Das Wissen über die Wirkung und Anwendung von Heilpflanzen hat seine Wurzeln in der frühesten Menschheitsgeschichte und ist in allen Kulturen und auf allen Kontinenten beheimatet. Die Pflanzenheilkunde (Phytotherapie) ist eines der ältesten Therapieverfahren und bietet umfangreiche Möglichkeiten bei der Behandlung und Vorbeugung akuter und chronischer Krankheiten.

 

Die Arzneimittel der Phytotherapie sind Vielstoffgemische und werden Phytopharmaka (syn. Phytotherapeutika) genannt. Phytopharmaka enthalten als wirksame Bestandteile ausschließlich Pflanzen oder Pflanzenteile (Blüten, Blätter, Rinden, Wurzeln) in naturbelassender oder aufbereiteter Form (z.B. Extrakte, Tinkturen, Pulver). Eine Heilpflanze hat aufgrund ihrer vielen verschiedenen Inhaltsstoffe ein breites Wirkungsspektrum und kann bei unterschiedlichen Erkrankungen eingesetzt werden.

 

Da es sich bei Phytopharmaka um Naturprodukte handelt, unterliegen die wirksamen Inhaltsstoffe natürlichen Schwankungen. Die Faktoren, die die Zusammensetzung eines Phytopharmakons beeinflussen, reichen vom Klima und dem Standort der Pflanze, über den Erntezeitpunkt und die Lagerung bis zum Herstellungsprozess. Dementsprechend ergeben sich sowohl bei den einzelnen Pflanzen und damit bei den Präparaten große Unterschiede.

 

In meiner Praxis verwende ich vorwiegend Präparate, bei denen die Wirksamkeit und Qualität durch Studien belegt ist. Die Präparate sind auf den Hauptwirkstoff standardisiert, was eine gleichbleibende Qualität und Wirkstoffmenge gewährleistet.

 

Auch wenn ich mich hinsichtlich der Wirksamkeit überwiegend auf Studien stütze, so bleibt dennoch zu beachten, dass die Gesamtwirkung des Phytopharmakons häufig nicht durch diesen einen Hauptbestandteil alleine erklärbar ist.

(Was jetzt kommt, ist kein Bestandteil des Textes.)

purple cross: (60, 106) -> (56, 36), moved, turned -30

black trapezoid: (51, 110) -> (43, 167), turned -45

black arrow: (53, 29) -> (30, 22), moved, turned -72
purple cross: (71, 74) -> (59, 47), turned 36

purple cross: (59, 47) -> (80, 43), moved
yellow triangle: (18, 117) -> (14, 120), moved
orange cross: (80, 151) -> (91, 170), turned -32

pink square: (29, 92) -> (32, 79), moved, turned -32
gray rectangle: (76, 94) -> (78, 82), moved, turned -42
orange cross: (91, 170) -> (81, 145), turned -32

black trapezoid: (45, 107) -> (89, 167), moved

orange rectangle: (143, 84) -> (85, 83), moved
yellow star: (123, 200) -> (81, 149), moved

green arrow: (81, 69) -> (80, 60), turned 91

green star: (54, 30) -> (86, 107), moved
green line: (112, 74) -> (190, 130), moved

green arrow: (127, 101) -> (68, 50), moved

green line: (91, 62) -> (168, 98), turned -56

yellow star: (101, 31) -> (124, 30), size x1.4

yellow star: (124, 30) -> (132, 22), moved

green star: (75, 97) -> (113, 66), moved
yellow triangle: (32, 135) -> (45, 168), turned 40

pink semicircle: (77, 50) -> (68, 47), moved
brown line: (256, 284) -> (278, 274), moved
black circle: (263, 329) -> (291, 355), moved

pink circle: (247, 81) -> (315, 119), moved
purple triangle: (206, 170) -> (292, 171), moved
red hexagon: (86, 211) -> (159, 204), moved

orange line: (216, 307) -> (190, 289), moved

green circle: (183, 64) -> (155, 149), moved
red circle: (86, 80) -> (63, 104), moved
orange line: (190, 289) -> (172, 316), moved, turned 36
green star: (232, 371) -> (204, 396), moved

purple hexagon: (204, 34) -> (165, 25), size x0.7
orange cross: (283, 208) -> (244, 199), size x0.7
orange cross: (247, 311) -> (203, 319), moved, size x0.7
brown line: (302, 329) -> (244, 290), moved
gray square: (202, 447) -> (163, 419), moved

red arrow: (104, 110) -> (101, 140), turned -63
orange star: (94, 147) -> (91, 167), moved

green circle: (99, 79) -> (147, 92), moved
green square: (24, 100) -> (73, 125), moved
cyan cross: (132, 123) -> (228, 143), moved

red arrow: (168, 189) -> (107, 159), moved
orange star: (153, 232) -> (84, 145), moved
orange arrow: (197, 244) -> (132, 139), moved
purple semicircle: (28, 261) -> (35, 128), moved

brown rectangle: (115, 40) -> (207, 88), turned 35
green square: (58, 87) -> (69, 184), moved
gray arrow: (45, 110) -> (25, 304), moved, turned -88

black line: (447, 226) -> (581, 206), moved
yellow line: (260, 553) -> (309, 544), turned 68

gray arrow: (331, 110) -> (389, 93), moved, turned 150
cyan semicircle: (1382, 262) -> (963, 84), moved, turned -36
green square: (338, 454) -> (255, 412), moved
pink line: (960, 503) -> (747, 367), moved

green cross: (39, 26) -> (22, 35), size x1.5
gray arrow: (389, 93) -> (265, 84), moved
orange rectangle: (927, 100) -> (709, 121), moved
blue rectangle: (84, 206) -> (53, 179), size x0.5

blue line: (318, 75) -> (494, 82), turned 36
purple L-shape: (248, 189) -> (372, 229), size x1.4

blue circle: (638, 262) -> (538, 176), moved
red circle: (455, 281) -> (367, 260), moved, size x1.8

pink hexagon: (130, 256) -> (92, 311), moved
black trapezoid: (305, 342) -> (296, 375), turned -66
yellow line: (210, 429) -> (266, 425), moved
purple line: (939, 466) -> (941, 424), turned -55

Weitere Inhaltsstoffe, die in den Pflanzen vorkommen, können den Hauptwirkstoff unterstützen oder hemmen.

 

Bei vielen Pflanzen weiß man bis heute nicht "warum" sie wirken - aber sie wirken. Deshalb ergänze ich "meine" Phytotherapie um das Heilpflanzenwissen aus der Erfahrungsheilkunde, wo man um die Heilwirkung bestimmter Pflanzen weiß, jedoch die für die Wirkung verantwortlichen Inhaltsstoffe (noch) nicht bekannt sind.

 

Zum Schluß noch ein Hinweis:

Pflanzliche Arzneimittel werden vielfach mit dem Begriff "unschädlich" und "keine Nebenwirkungen" assoziiert. Aber auch pflanzliche Arzneistoffe können starke Wirkungen hervorrufen und zu ernstzunehmenden Nebenwirkungen führen. So enthalten z.B. Huflattichblätter, die gerne für die Kräuterküche genommen werden, leberschädigende und krebsauslösende Pyrrolizidinalkaloide. Auch Ginkgo kann leberschädigende Wirkungen entfalten, wenn die Blätter als Tee zubereitet werden, da sich hier die leberschädigenden Ginkgolsäuren lösen. Pflanzen und deren Zubereitungen sollten nicht bedenkenlos im Rahmen der Selbstmedikation gebraucht werden. Ich möchte diesen Hinweis mit den Worten meiner Ausbilderin abschließen: "eine Pflanze, die keine Nebenwirkungen hat, hat auch keine Wirkung".

 

Da "gegen viele Erkrankungen ein Kraut gewachsen ist“, setze ich die Phytotherapie gerne alleine oder unterstützend und begleitend zu meinen anderen Therapien ein.